**Données fournies**

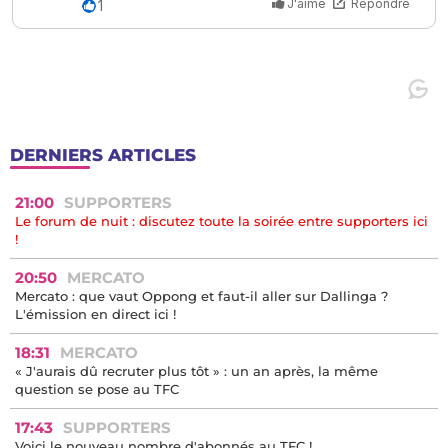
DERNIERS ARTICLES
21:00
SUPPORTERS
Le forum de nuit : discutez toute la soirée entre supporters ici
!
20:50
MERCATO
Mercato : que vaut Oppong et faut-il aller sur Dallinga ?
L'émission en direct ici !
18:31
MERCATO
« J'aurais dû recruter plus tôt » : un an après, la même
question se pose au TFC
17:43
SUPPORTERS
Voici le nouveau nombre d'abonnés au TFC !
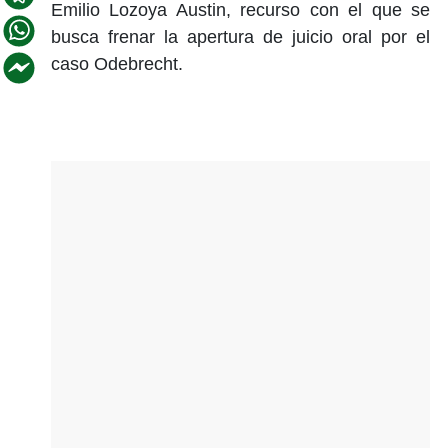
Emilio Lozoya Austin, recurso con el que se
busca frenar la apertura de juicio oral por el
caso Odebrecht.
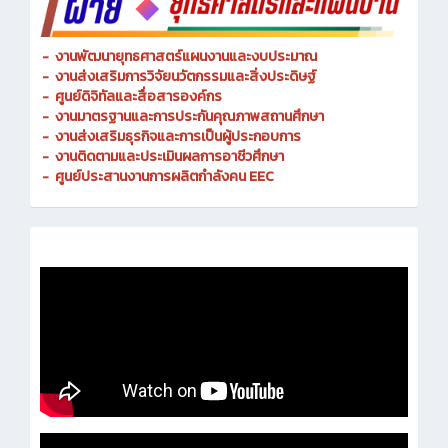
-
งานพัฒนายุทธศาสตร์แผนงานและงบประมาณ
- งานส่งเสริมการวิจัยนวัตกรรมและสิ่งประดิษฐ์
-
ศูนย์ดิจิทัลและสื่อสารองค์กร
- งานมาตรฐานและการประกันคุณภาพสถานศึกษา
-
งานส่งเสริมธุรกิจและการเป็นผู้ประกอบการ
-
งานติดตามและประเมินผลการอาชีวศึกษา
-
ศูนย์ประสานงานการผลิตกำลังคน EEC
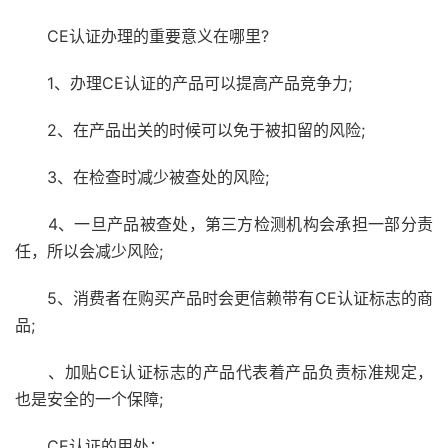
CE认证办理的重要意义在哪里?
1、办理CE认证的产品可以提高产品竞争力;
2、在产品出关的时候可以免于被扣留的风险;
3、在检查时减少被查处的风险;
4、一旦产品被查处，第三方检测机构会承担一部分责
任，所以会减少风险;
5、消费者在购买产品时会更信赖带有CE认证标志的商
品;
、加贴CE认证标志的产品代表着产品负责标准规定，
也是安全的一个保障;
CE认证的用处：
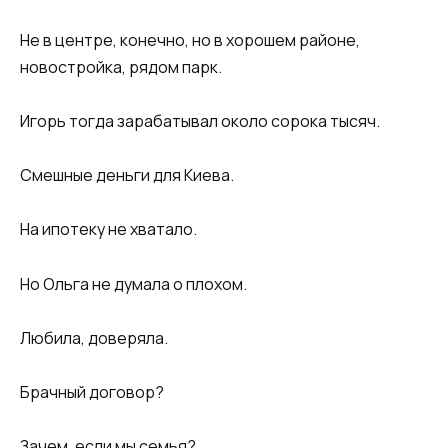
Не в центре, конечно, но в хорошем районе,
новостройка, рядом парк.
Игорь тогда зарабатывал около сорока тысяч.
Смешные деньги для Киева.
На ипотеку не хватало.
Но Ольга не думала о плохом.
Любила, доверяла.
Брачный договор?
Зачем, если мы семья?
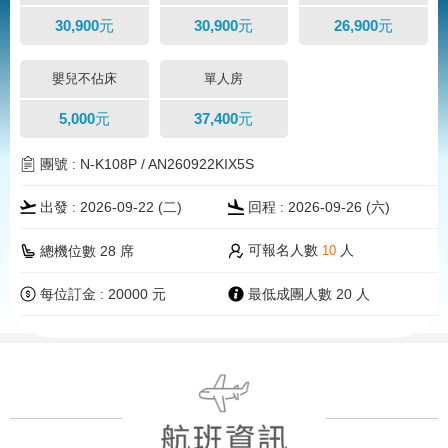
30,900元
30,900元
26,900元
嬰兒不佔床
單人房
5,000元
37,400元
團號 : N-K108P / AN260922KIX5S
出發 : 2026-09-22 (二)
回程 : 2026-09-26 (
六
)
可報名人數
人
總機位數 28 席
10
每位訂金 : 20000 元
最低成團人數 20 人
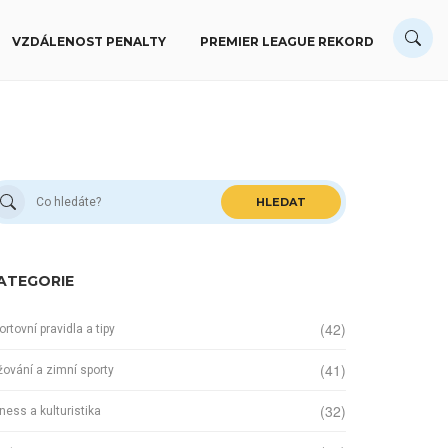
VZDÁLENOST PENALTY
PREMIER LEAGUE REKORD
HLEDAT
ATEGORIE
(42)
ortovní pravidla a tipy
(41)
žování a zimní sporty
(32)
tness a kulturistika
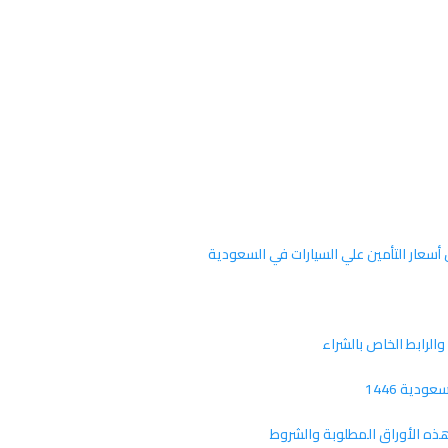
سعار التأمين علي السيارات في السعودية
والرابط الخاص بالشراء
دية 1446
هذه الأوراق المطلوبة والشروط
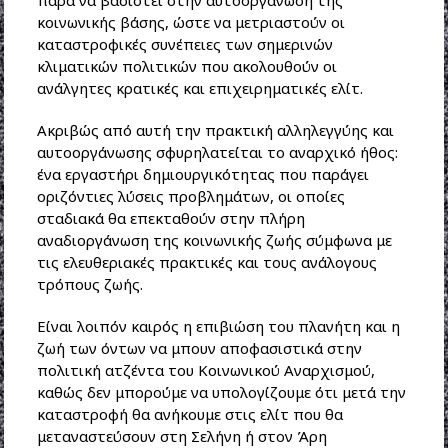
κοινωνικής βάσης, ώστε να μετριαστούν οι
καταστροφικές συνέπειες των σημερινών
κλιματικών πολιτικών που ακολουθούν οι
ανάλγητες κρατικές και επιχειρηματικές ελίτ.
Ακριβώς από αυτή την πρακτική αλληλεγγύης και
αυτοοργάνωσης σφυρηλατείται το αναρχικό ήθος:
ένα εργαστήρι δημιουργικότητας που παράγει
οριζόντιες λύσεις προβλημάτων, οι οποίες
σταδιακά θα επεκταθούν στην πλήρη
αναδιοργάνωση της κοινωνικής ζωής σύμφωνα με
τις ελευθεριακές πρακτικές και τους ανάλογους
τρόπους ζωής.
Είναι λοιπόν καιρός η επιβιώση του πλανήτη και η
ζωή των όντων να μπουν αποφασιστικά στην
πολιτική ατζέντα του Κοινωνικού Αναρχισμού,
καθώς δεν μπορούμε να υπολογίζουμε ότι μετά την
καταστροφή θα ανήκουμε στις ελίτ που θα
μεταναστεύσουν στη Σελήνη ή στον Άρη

**Consigne**
Pouvez-vous renvoyer mot pour mot toutes les lignes des enregistrements ci-dessus, sans reprendre les images ?

**Réponse ci-dessous**
DERNIERS ARTICLES
21:00
SUPPORTERS
Le forum de nuit : discutez toute la soirée entre supporters ici
!
20:50
MERCATO
Mercato : que vaut Oppong et faut-il aller sur Dallinga ?
L'émission en direct ici !
18:31
MERCATO
« J'aurais dû recruter plus tôt » : un an après, la même
question se pose au TFC
17:43
SUPPORTERS
Voici le nouveau nombre d'abonnés au TFC !
Emilio Lozoya Austin, recurso con el que se
busca frenar la apertura de juicio oral por el
caso Odebrecht.
-
งานพัฒนายุทธศาสตร์แผนงานและงบประมาณ
- งานส่งเสริมการวิจัยนวัตกรรมและสิ่งประดิษฐ์
-
ศูนย์ดิจิทัลและสื่อสารองค์กร
- งานมาตรฐานและการประกันคุณภาพสถานศึกษา
-
งานส่งเสริมธุรกิจและการเป็นผู้ประกอบการ
-
งานติดตามและประเมินผลการอาชีวศึกษา
-
ศูนย์ประสานงานการผลิตกำลังคน EEC
CE认证办理的重要意义在哪里?
1、办理CE认证的产品可以提高产品竞争力;
2、在产品出关的时候可以免于被扣留的风险;
3、在检查时减少被查处的风险;
4、一旦产品被查处，第三方检测机构会承担一部分责
任，所以会减少风险;
5、消费者在购买产品时会更信赖带有CE认证标志的商
品;
、加贴CE认证标志的产品代表着产品负责标准规定，
也是安全的一个保障;
CE认证的用处：
Не в центре, конечно, но в хорошем районе,
новостройка, рядом парк.
Игорь тогда зарабатывал около сорока тысяч.
Смешные деньги для Киева.
На ипотеку не хватало.
Но Ольга не думала о плохом.
Любила, доверяла.
Брачный договор?
Зачем, если мы семья?
30,900元
30,900元
26,900元
嬰兒不佔床
單人房
5,000元
37,400元
團號 : N-K108P / AN260922KIX5S
出發 : 2026-09-22 (二)
回程 : 2026-09-26 (
六
)
可報名人數
人
總機位數 28 席
10
每位訂金 : 20000 元
最低成團人數 20 人
VZDÁLENOST PENALTY
PREMIER LEAGUE REKORD
HLEDAT
ATEGORIE
(42)
ortovní pravidla a tipy
(41)
žování a zimní sporty
(32)
tness a kulturistika
سعار التأمين علي السيارات في السعودية
والرابط الخاص بالشراء
دية 1446
هذه الأوراق المطلوبة والشروط
κοινωνικής βάσης, ώστε να μετριαστούν οι
καταστροφικές συνέπειες των σημερινών
κλιματικών πολιτικών που ακολουθούν οι
ανάλγητες κρατικές και επιχειρηματικές ελίτ.
Ακριβώς από αυτή την πρακτική αλληλεγγύης και
αυτοοργάνωσης σφυρηλατείται το αναρχικό ήθος:
ένα εργαστήρι δημιουργικότητας που παράγει
οριζόντιες λύσεις προβλημάτων, οι οποίες
σταδιακά θα επεκταθούν στην πλήρη
αναδιοργάνωση της κοινωνικής ζωής σύμφωνα με
τις ελευθεριακές πρακτικές και τους ανάλογους
τρόπους ζωής.
Είναι λοιπόν καιρός η επιβιώση του πλανήτη και η
ζωή των όντων να μπουν αποφασιστικά στην
πολιτική ατζέντα του Κοινωνικού Αναρχισμού,
καθώς δεν μπορούμε να υπολογίζουμε ότι μετά την
καταστροφή θα ανήκουμε στις ελίτ που θα
μεταναστεύσουν στη Σελήνη ή στον Άρη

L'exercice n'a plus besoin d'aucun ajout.